▸ TASK 1
In the news report on Yoichi Sai's death, what illness caused his death?
▸ TASK 2
Continue the news report on Yoichi Sai's death from the point where it stops.

▸ SELECTED PASSAGE
++++++
Written: 2022-11-28 15:00:40Updated: 2022-11-28 15:04:47

A Japanese film director of Korean descent renowned for his work capturing stories of Koreans residing in Japan has died.

According to Japanese media outlets, including Kyodo News, Yoichi Sai, whose Korean name is Choi Yang-il, succumbed to bladder cancer at his Tokyo residence Sunday at the age of 73.

Born in Nagano Prefecture to a Korean father and a Japanese mother, Choi worked with director Nagisa Oshima in the 1978 film, "In the Realm of the Senses."

He successfully debuted as director with "Mosquito on the Tenth Floor" in 1983, which was screened at the Venice International Film Festival the following year.
++++++
▸ RAW DATA
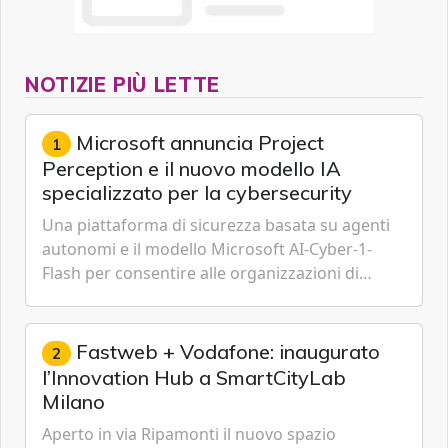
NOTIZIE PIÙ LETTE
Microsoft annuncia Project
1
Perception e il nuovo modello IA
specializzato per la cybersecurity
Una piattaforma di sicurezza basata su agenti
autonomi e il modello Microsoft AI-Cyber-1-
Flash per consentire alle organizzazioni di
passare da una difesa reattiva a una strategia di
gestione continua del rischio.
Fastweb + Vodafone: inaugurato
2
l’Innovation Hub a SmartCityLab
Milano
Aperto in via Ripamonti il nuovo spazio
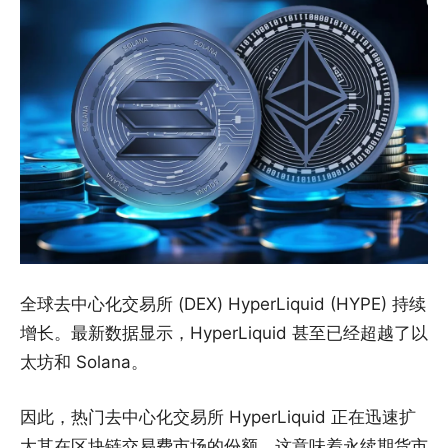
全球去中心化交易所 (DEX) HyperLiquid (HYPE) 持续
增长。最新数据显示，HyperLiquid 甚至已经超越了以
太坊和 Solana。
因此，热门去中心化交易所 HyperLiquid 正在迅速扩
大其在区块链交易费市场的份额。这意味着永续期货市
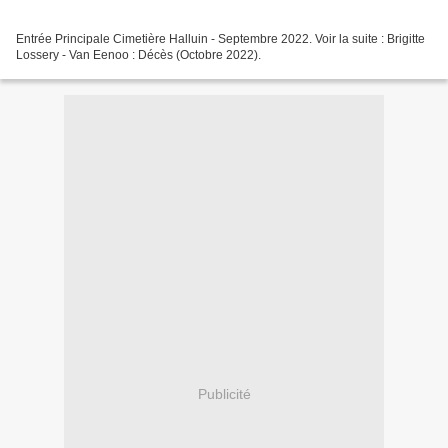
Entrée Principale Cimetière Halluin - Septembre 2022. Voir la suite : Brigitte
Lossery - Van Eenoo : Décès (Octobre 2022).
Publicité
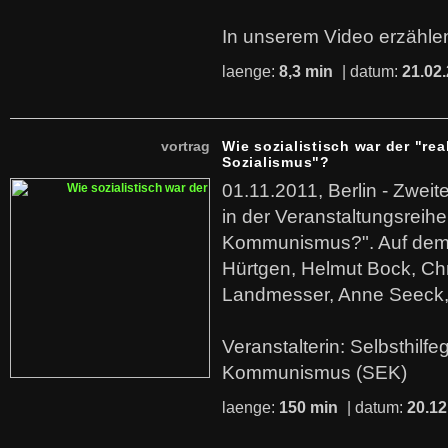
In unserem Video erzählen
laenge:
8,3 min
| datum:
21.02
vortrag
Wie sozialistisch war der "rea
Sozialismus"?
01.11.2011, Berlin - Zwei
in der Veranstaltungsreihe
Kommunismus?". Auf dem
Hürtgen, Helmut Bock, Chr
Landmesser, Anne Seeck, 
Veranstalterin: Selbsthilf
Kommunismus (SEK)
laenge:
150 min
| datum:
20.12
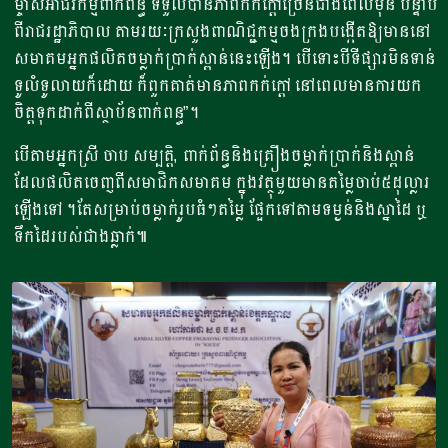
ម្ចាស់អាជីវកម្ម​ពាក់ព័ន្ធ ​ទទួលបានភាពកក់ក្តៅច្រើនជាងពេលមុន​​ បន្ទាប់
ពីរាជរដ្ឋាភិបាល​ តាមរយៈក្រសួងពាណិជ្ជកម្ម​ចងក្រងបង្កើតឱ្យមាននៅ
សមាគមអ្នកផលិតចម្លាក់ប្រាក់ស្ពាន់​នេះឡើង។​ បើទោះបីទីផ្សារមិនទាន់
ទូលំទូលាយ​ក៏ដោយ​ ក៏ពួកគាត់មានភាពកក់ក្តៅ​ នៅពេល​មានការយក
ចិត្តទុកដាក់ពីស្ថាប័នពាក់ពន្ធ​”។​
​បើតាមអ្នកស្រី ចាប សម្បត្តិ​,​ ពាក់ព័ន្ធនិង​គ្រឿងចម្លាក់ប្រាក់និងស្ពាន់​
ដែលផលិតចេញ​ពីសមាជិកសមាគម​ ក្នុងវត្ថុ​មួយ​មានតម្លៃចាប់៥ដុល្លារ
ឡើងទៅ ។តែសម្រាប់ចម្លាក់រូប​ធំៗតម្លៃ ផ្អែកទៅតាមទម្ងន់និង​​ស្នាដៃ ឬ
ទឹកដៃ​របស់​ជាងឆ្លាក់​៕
++++++
▸ EXPECTED OUTPUT 1
Bladder cancer.

▸ EXPECTED OUTPUT 2
Choi is most acclaimed for his 1993 film "All Under the Moon," an adapted screenplay of the novel "Taxi Crazy Rhapsody" by a Japanese writer of Korean descent, Yang Sok-il, about an ethnic Korean taxi driver in Tokyo who falls in love with a Filipina working as a bar hostess.

In 2004, Choi directed "Blood and Bones," also based on a book by Yang about a Korean man who moved to Japan's Osaka in the 1920s during Japan's colonial rule of the Korean Peninsula.